乳歯が抜けると、ほどなくして永久歯が生えてきます。生え変わりはお子さんによって個人差がありますが、乳歯が抜ける気配が全然ない場合、どんな原因が考えられるのでしょうか。

永久歯の元となる「歯胚」があるかどうか

歯の数は、乳歯が上下左右合わせて20本、永久歯は親知らずを除くと28本あります。大臼歯は乳歯がない部分から生えてきますが、それ以外は乳歯が抜けて永久歯が生えてきます。永久歯への生え変わりは個人差があり、早い子もいれば他のお子さんよりも遅い場合もあります。周りに比べて生え変わりが遅いと親御さんは心配になるかもしれませんが、永久歯の存在が認められれば生えてきますので、心配する必要はそれほどありません。

永久歯の存在はレントゲン写真で確認できます。乳歯の下に永久歯の元となる「歯胚(しはい)」があれば、永久歯は生えてきますので、まずは永久歯の元となる歯胚の有無を確認します。

永久歯が足らない「先天性欠損」について

しかし、レントゲン写真で歯胚が確認できない場合、永久歯が先天的に足らない「先天性欠損」ということになり、永久歯の数が本来の数よりも少ないという事になります。欠損の本数は1本から数本にわたることがあります。また先天性欠損は10人に1人という、比較的高い割合で起こっています。
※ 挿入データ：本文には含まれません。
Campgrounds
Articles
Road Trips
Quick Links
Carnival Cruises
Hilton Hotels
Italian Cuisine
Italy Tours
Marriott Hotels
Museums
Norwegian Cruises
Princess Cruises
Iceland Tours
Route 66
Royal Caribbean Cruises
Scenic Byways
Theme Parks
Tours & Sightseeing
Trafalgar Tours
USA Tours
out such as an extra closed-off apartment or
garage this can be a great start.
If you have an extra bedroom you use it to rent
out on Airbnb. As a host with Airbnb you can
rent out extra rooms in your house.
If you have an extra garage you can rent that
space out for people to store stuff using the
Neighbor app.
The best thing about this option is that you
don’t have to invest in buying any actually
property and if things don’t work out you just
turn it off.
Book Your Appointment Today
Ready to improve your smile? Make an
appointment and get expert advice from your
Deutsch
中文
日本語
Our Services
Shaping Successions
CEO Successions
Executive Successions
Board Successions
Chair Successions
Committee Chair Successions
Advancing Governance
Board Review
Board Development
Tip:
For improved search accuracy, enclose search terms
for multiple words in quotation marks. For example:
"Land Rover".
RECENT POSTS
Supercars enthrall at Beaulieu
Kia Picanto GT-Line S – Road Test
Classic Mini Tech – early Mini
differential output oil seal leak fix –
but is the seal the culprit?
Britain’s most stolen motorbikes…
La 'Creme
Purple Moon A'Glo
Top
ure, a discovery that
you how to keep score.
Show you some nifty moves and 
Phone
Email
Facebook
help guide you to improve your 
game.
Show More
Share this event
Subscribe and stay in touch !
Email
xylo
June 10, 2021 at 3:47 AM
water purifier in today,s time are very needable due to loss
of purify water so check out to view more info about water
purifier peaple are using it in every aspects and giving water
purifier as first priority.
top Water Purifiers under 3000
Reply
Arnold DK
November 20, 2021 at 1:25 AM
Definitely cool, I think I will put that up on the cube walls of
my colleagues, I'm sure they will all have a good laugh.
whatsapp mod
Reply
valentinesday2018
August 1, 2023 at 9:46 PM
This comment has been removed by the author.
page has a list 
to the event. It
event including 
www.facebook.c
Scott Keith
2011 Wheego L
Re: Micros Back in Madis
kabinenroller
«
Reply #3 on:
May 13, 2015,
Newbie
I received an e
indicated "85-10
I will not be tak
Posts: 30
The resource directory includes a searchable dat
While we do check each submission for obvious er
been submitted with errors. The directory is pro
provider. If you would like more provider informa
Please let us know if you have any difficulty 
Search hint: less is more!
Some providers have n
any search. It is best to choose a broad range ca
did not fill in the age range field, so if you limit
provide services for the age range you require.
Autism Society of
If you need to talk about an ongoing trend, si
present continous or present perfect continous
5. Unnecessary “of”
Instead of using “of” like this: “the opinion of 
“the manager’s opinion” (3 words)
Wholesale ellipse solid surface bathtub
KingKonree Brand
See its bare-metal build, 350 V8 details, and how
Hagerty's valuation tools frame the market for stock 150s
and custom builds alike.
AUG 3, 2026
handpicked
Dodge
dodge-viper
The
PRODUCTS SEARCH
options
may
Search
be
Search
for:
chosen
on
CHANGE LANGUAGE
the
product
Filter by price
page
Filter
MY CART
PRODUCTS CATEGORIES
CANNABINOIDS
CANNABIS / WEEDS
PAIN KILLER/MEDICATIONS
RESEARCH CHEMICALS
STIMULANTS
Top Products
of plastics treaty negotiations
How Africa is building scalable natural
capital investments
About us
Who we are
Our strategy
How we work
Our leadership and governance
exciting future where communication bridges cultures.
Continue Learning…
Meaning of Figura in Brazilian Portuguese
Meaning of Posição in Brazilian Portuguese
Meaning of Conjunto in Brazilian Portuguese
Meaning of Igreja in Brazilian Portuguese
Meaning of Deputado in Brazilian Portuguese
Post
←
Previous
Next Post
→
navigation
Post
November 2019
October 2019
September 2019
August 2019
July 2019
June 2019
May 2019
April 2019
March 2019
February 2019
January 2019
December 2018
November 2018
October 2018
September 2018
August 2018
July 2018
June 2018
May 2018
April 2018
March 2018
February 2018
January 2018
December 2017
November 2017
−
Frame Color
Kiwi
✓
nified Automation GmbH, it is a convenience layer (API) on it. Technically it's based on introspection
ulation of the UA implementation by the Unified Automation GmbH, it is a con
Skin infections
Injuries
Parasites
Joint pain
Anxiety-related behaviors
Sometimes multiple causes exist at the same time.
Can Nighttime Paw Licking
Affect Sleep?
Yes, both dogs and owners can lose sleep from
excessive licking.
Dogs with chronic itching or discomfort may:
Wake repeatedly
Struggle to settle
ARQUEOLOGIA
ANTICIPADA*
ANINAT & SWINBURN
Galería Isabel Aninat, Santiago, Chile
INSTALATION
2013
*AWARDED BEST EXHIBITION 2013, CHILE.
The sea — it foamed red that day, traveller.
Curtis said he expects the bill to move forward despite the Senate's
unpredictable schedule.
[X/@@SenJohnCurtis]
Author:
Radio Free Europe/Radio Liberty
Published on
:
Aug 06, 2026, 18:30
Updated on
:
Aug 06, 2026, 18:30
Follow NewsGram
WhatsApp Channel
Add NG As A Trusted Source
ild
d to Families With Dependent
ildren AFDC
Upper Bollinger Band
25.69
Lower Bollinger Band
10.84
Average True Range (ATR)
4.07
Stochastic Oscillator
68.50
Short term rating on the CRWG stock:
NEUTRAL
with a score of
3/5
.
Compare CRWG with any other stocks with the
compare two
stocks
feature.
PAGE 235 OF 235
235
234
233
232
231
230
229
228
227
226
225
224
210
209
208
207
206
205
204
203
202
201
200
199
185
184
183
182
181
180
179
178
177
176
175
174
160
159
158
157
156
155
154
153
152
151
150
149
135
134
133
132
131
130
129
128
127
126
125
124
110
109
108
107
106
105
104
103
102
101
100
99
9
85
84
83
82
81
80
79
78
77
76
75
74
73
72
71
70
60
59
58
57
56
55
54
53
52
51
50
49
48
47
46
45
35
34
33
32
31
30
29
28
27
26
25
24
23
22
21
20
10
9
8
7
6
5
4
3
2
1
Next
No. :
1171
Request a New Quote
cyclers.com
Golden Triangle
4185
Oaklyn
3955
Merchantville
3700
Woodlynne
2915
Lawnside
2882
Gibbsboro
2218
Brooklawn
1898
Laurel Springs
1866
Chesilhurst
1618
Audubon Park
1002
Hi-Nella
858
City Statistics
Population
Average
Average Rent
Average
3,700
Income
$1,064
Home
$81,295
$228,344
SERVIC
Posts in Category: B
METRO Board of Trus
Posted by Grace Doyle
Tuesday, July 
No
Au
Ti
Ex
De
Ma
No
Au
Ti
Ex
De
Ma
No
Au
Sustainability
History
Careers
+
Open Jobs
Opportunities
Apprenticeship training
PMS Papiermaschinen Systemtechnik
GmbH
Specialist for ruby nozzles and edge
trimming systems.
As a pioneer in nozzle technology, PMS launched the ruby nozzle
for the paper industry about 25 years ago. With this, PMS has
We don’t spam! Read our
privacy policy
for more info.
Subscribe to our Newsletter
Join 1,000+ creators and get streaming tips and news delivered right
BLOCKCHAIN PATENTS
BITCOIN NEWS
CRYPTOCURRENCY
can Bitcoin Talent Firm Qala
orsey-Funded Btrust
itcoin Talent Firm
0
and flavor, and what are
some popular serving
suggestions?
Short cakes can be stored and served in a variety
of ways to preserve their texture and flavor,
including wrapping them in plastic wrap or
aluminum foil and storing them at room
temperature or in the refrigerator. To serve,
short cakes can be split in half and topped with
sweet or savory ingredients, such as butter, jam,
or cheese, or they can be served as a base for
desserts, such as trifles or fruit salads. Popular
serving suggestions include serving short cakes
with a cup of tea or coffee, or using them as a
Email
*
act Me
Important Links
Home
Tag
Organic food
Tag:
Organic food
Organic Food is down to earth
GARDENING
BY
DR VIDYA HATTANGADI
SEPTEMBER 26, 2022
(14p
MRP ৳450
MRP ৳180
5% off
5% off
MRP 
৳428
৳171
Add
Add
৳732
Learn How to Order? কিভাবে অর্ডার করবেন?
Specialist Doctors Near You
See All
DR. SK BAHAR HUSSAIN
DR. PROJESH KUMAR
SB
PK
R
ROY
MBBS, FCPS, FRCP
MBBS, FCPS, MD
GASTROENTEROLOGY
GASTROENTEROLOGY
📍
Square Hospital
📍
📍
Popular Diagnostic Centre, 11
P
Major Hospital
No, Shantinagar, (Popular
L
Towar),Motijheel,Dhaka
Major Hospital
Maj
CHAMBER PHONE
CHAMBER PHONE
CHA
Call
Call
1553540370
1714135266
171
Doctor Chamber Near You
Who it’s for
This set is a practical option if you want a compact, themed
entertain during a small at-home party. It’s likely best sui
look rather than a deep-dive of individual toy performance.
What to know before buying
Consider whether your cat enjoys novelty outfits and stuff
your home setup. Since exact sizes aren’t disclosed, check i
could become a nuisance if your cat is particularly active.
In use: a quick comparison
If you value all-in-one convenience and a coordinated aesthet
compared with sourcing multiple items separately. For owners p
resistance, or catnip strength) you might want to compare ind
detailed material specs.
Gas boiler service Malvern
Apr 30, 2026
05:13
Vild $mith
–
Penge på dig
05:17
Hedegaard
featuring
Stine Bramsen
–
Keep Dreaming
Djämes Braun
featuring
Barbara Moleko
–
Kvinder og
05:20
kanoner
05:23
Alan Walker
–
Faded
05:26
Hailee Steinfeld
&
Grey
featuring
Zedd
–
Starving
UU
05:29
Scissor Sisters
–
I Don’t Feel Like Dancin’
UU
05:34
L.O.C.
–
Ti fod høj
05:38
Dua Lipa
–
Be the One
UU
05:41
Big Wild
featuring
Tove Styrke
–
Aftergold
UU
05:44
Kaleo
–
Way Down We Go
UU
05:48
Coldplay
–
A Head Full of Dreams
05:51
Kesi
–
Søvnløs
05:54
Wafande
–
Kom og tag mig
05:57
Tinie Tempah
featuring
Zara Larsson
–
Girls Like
先天性欠損歯の原因は遺伝やお母さんの妊娠中の栄養不足などが言われていますが、はっきりとした原因は不明です。

先天性欠損歯と診断されたら?歯並びにどう影響する?

乳歯がなかなか抜けずにおかしいな?と思う事で先天性欠損歯とわかることがあります。では乳歯は一生抜けないかというと、実はそうではありません。乳歯は根が短く、いずれは根が吸収されて抜け落ちると考えられます。また乳歯は虫歯になりやすいため、治療を繰り返しているうちに抜けてしまうことがあります。後から生えてくる永久歯がないじょうたいであれば、乳歯を失ったあと、すき間が開いたままになってしまいます。この状態が続くと、抜けた乳歯の両隣の歯が傾斜し、歯並びが悪くなってしまいます。また反対の噛み合う歯が伸び、噛み合わせにも異常が出てくるなど歯並びや噛み合わせに悪影響を及ぼしてしまいます。

乳歯が抜けてすき間があいた場合、矯正治療によって奥歯を引っ張ってくる方法などが取られますが、症例によって異なるため、一概にどの治療法が行われるかは担当医の判断によります。

もしいつまでたっても乳歯が抜けない場合、まずは永久歯の有無を確認するためのレントゲン撮影などが必要になります。お子さんの乳歯に関して心配事があれば、早めに歯科医院を受診しましょう。